Change is inevitable. When faced with a situation that’s no longer beneficial to you, you can attempt to change your circumstances, you can change yourself, or you can change your environment. However, you cannot just do nothing.
Viewing change in a positive light
How you view change can make a world of a difference in how you handle it.
“In this age of rapid change, which some refer to as disruption, we should see change as evolution”, says Jana Stanfield, CSP , a world-class musician, speaker, and co-founder of Together We Can Change the World.
“I recommend seeing ourselves as explorers in a new land, because it’s a new landscape every day. What we have in common with explorers is that there is no map, because explorers are the map-makers.
Explorers don’t let themselves be held back by the fact that they don’t have the answers, and they don’t know what’s going to happen and what lies ahead. They are constantly learning from experience and other explorers,” adds Stanfield in Leadership Nuggets.
The reality of organisational change
Due to the ever-evolving landscape of business and the introduction of new technological innovations, many companies, such as consumer-goods and retail companies, have decided to embark on transformational programmes.
The reasons for doing it are varied. Some might do it as a response to outside pressure, while others want to get ahead of the crowd. However, according to McKinsey, 70 per cent of complex, large-scale change programmes don’t achieve their stated goals.
The common stumbling blocks cited by McKinsey include low employee engagement, lack of management support, poor or non-existent cross-functional collaboration, and a lack of accountability.

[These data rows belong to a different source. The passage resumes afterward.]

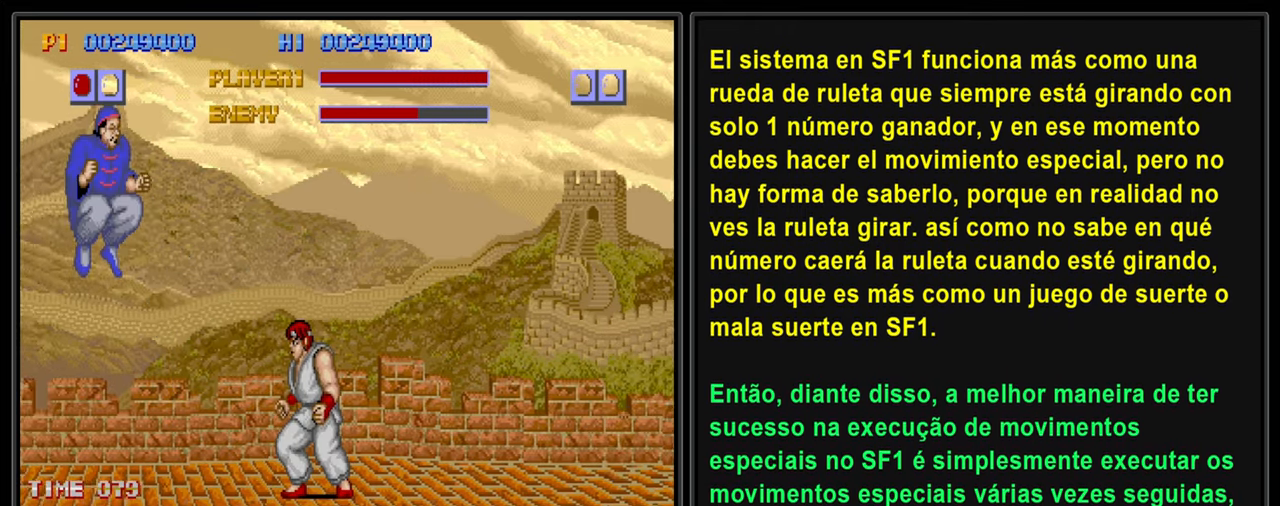
{"buttons": ["L2", "DPAD_DOWN"], "left_stick": "center", "events": [[33, "left_stick", "center"], [66, "DPAD_DOWN", "up"], [83, "CROSS", "down"], [116, "DPAD_DOWN", "down"], [150, "CROSS", "up"], [150, "DPAD_RIGHT", "up"], [200, "DPAD_RIGHT", "down"], [233, "CROSS", "down"], [233, "DPAD_DOWN", "up"], [316, "CROSS", "up"], [366, "DPAD_RIGHT", "up"], [400, "CROSS", "down"], [450, "DPAD_DOWN", "down"], [483, "CROSS", "up"]]}
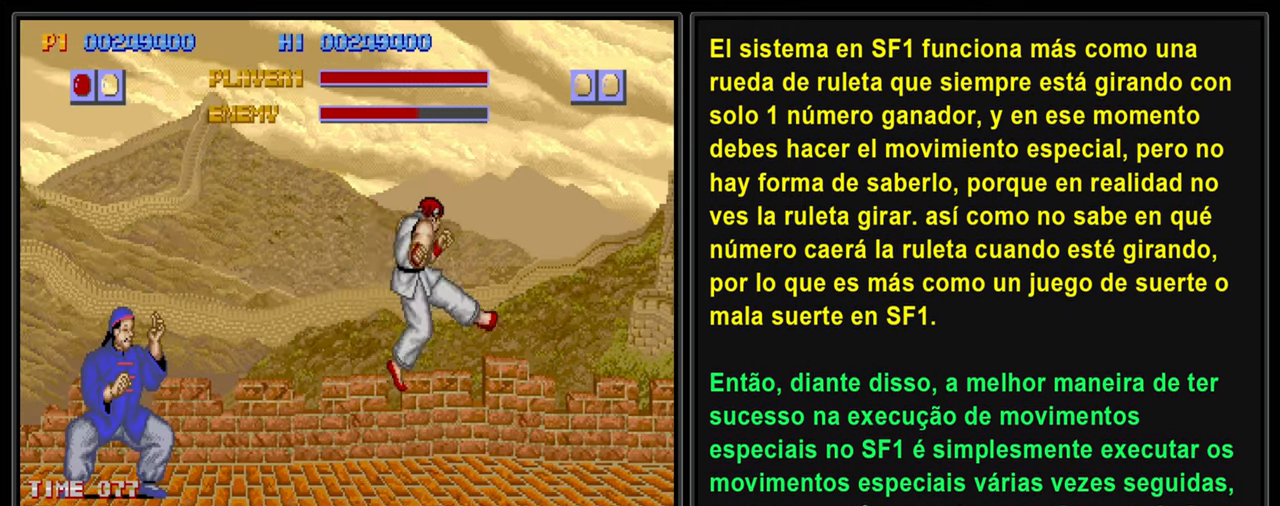
{"buttons": ["CROSS", "L2", "DPAD_DOWN", "DPAD_LEFT"], "left_stick": "center", "events": [[33, "DPAD_RIGHT", "down"], [50, "DPAD_DOWN", "up"], [66, "CROSS", "down"], [166, "CROSS", "up"], [200, "DPAD_DOWN", "down"], [200, "DPAD_RIGHT", "up"], [233, "DPAD_LEFT", "down"], [250, "CROSS", "down"], [283, "DPAD_LEFT", "up"], [300, "DPAD_RIGHT", "down"], [333, "DPAD_DOWN", "up"], [350, "CROSS", "up"], [433, "CROSS", "down"], [433, "DPAD_DOWN", "down"], [466, "DPAD_LEFT", "down"], [466, "DPAD_RIGHT", "up"]]}
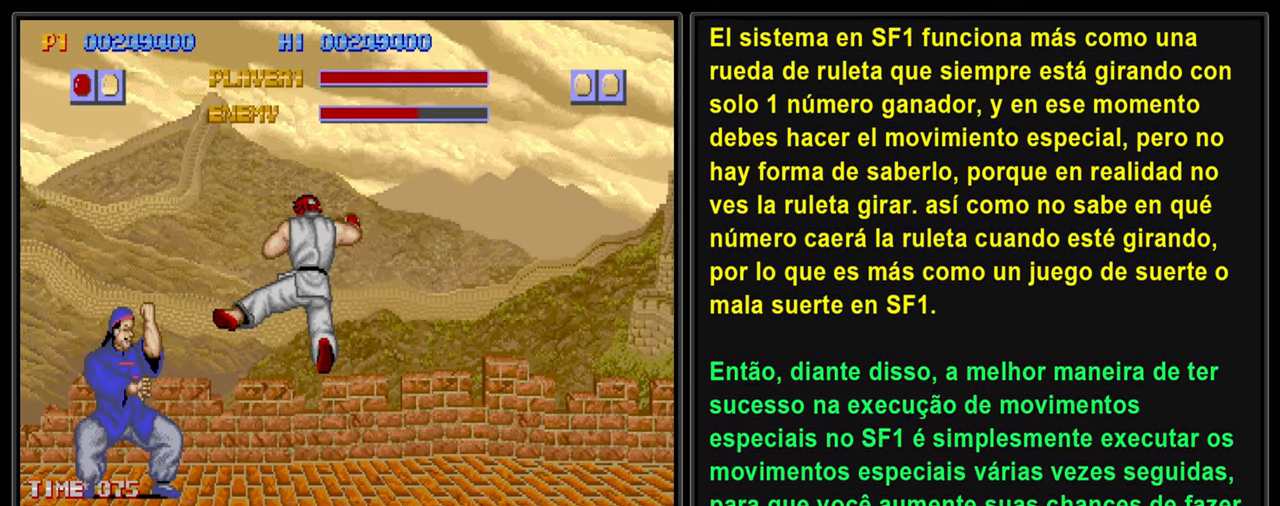
{"buttons": ["CROSS", "L2", "DPAD_DOWN", "DPAD_RIGHT"], "left_stick": "center", "events": [[16, "DPAD_LEFT", "up"], [50, "CROSS", "up"], [50, "DPAD_RIGHT", "down"], [133, "CROSS", "down"], [133, "DPAD_DOWN", "up"], [183, "DPAD_DOWN", "down"], [200, "DPAD_RIGHT", "up"], [216, "CROSS", "up"], [283, "DPAD_RIGHT", "down"], [300, "CROSS", "down"], [333, "DPAD_DOWN", "up"], [416, "CROSS", "up"], [416, "DPAD_DOWN", "down"], [416, "DPAD_RIGHT", "up"], [483, "CROSS", "down"], [483, "DPAD_RIGHT", "down"]]}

During and after the implementation of the transformation programme, leadership has to ensure that employees are on board with them, which should translate into changing mindsets and behaviour. However, not many leaders or managers know how to make this happen.

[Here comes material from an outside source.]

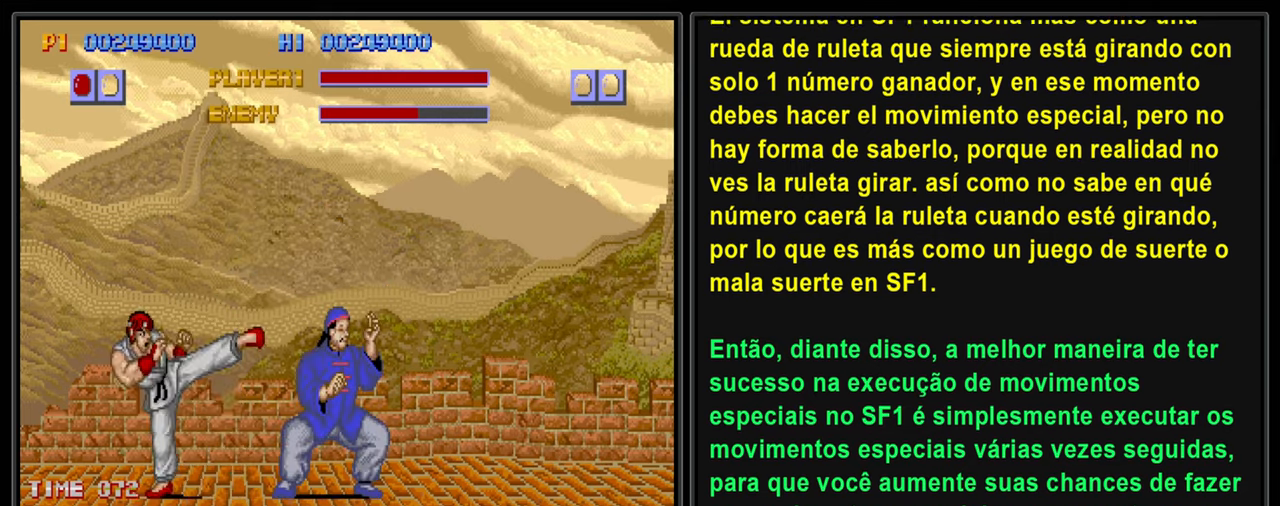
{"buttons": ["L2", "DPAD_DOWN"], "left_stick": "center", "events": [[117, "CROSS", "up"], [117, "DPAD_DOWN", "down"], [133, "DPAD_LEFT", "up"], [133, "DPAD_RIGHT", "down"], [167, "CROSS", "down"], [167, "left_stick", "down-right"], [233, "DPAD_RIGHT", "up"], [233, "left_stick", "center"], [250, "DPAD_LEFT", "down"], [267, "CROSS", "up"], [333, "CROSS", "down"], [383, "DPAD_DOWN", "up"], [433, "CROSS", "up"], [433, "DPAD_LEFT", "up"], [500, "DPAD_DOWN", "down"]]}
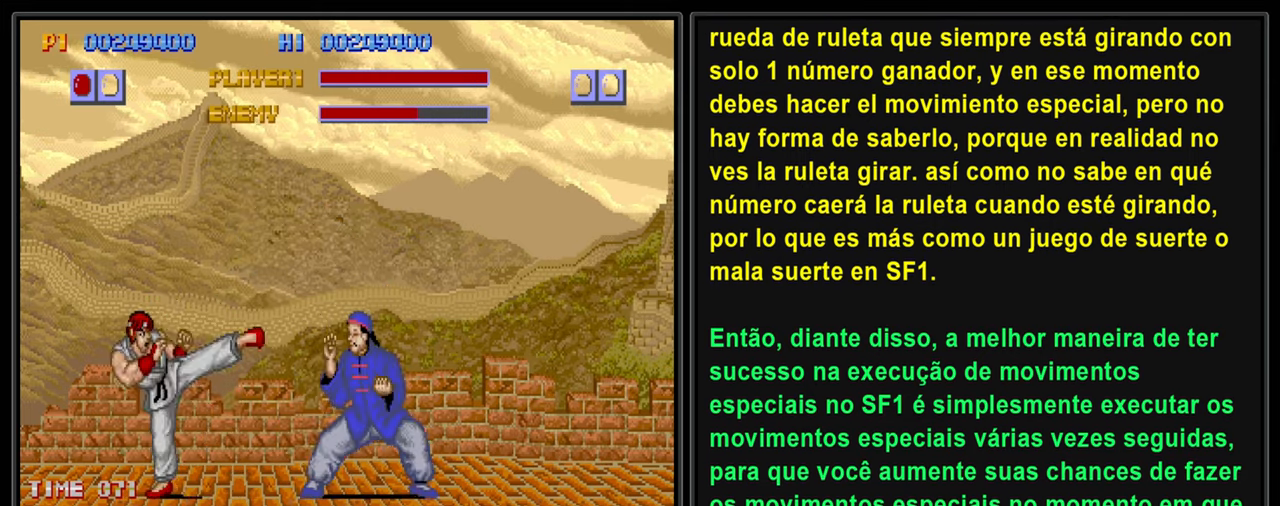
{"buttons": ["L2", "DPAD_LEFT"], "left_stick": "center", "events": [[33, "CROSS", "down"], [33, "DPAD_LEFT", "down"], [117, "CROSS", "up"], [183, "CROSS", "down"], [183, "DPAD_LEFT", "up"], [300, "CROSS", "up"], [333, "DPAD_LEFT", "down"], [367, "CROSS", "down"], [400, "DPAD_DOWN", "up"], [467, "CROSS", "up"]]}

Making organisational change collaborative
It is possible to make organisational change a collaborative effort to get employees on board with it.
In his article in Forbes.com, Carsten Tams, Senior Advisor of Ethics and Compliance Initiative (ECI), proposed co-creation as a strategy to bring together multiple parties to collaborate on producing a desired outcome. He suggested moving away from the traditional company-centric perspective, where the consumer is viewed as an outsider.
In this customer-centric model, the customer and the company can co-create value at different points throughout the value chain via co-creation platforms, such as online platforms.
Currently, the application of these co-creation platforms is mainly for customer engagement, but they have a promising future in co-creating organisational change. These platforms can be used to serve a wide range of change objectives, such as the implementation of new technologies, cultural transformation, post-merger integration, and restructuring.
There are many benefits for doing this.
Co-creation can produce many ideas for improving an organisation’s operations. The organisation is able to move away from a company-centric to human-centric approach, and this enables the company to identify with the needs of its employees.
And, the interaction involved in co-creation will definitely serve to strengthen relationships between managers and employees.
Tying it together
Whether you are experiencing personal or organisational change, you cannot deny that change is a part of life.
Instead of ignoring it or rejecting it, think of what you can do to accustom yourself to it or make the transition less painful.
If you can view change as something positive through a mindset shift, it can even be an empowering experience for you.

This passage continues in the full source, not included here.